1
$\begingroup$

Say I have an infinite collection of $0/1$ random strings of length $n$ (i.e., say 010001110101), where each digit is an independent Bernoulli RV, with parameter $p_i$, $i:1...n$. Define the "trait value" of a string to be the number of "1"s. Define $X$ to be a RV representing the absolute difference between the trait values of a sample of two strings. Define $Y$ to be a RV representing the "distance" between two sampled strings, where this distance is simply the number of mismatched digits (i.e., so 01101-00111=2), also known as the Hamming distance.

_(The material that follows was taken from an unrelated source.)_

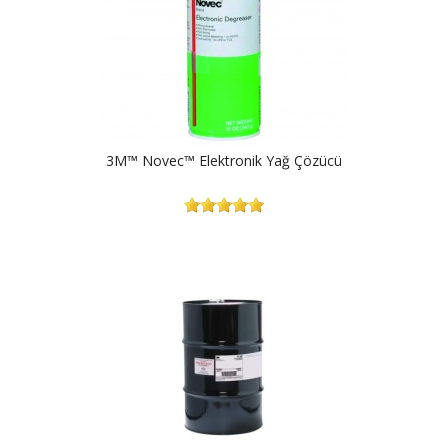
3M™ Novec™ Elektronik Yağ Çözücü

Are $X$ and $Y$ correlated? If so, given $n$ and $p_i$, $i:1...n$, what is the covariance?

  • 0
    Yes, sorry for not being specific. The bits (Bernoulli RVs) are independent.2012-05-28

1 Answers 1

1

Thus, $X=\left|\sum\limits_iZ_i\right|$ and $Y=\sum\limits_i|Z_i|$ where the random variables $(Z_i)$ are independent and $Z_i=0$, $+1$ or $-1$ with probability $1-a_i$, $\frac12a_i$ and $\frac12a_i$ respectively, with $a_i=2p_i(1-p_i)$.

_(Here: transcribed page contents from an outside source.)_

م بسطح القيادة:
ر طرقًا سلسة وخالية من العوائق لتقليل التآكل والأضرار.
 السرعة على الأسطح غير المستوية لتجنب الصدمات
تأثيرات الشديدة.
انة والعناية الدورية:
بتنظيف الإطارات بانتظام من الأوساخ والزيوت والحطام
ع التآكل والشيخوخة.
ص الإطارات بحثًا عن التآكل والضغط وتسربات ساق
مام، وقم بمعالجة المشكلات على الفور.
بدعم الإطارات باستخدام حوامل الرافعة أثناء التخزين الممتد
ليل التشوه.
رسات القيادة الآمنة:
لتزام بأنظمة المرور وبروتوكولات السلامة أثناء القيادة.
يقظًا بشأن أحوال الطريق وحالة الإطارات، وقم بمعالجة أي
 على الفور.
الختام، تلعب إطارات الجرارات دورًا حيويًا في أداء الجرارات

The covariance of $X$ and $Y$ is not easy to compute but the covariance of $X^2$ and $Y$ is. To begin with, $\mathrm E(Z_i)=0$ and $\mathrm E(Z_i^2)=a_i$ hence $\mathrm E(X^2)=\sum\limits_ia_i$. Likewise, $Z_i^2=|Z_i|$ with full probability hence $Y=\sum\limits_iZ_i^2$ and $\mathrm E(Y)=\sum\limits_ia_i$. Finally, $ X^2Y=\sum\limits_iZ_i^4+2\sum\limits_{i,j}Z_i^2Z_j^2+2\sum\limits_{i,j}Z_i^3Z_j+2\sum\limits_{i,j,k}Z_i^2Z_jZ_k, $ where the sums are over $i$ and $j$ distinct and over $i$, $j$ and $k$ distinct. Since $Z_i^4=|Z_i|$ with full probability, $ \mathrm E(X^2Y)=\sum\limits_ia_i+2\sum\limits_{i\ne j}a_ia_j, $ and finally, $ \mathrm{Cov}(X^2,Y)=\sum\limits_ia_i(1-a_i)=\sum\limits_i2p_i(1-p_i)(1-2p_i(1-p_i)). $ Edit: For each $i$, introduce $ A_i=\mathrm E\left|\sum\limits_{j\ne i}Z_j\right|,\qquad B_i=\mathrm E\left|1+\sum\limits_{j\ne i}Z_j\right|. $ Decomposing the expectations along the values of $Z_i$, one gets $\mathrm E(X\cdot|Z_i|)=a_iB_i$ and $\mathrm E(X)=a_iB_i+(1-a_i)A_i$. By convexity, $B_i\geqslant1+A_i$ hence $ \mathrm E(X)\mathrm E(|Z_i|)=a_i(a_iB_i+(1-a_i)A_i)\leqslant a_iB_i-a_i(1-a_i)=\mathrm E(X\cdot|Z_i|)-a_i(1-a_i). $ Summing up, this yields $ \mathrm{Cov}(X,Y)=\sum_i\mathrm E(X\cdot|Z_i|)-\mathrm E(X)\mathrm E(|Z_i|)\geqslant\sum\limits_ia_i(1-a_i)\gt0. $

  • 0
    Please see my recent concern, @Did...2015-07-07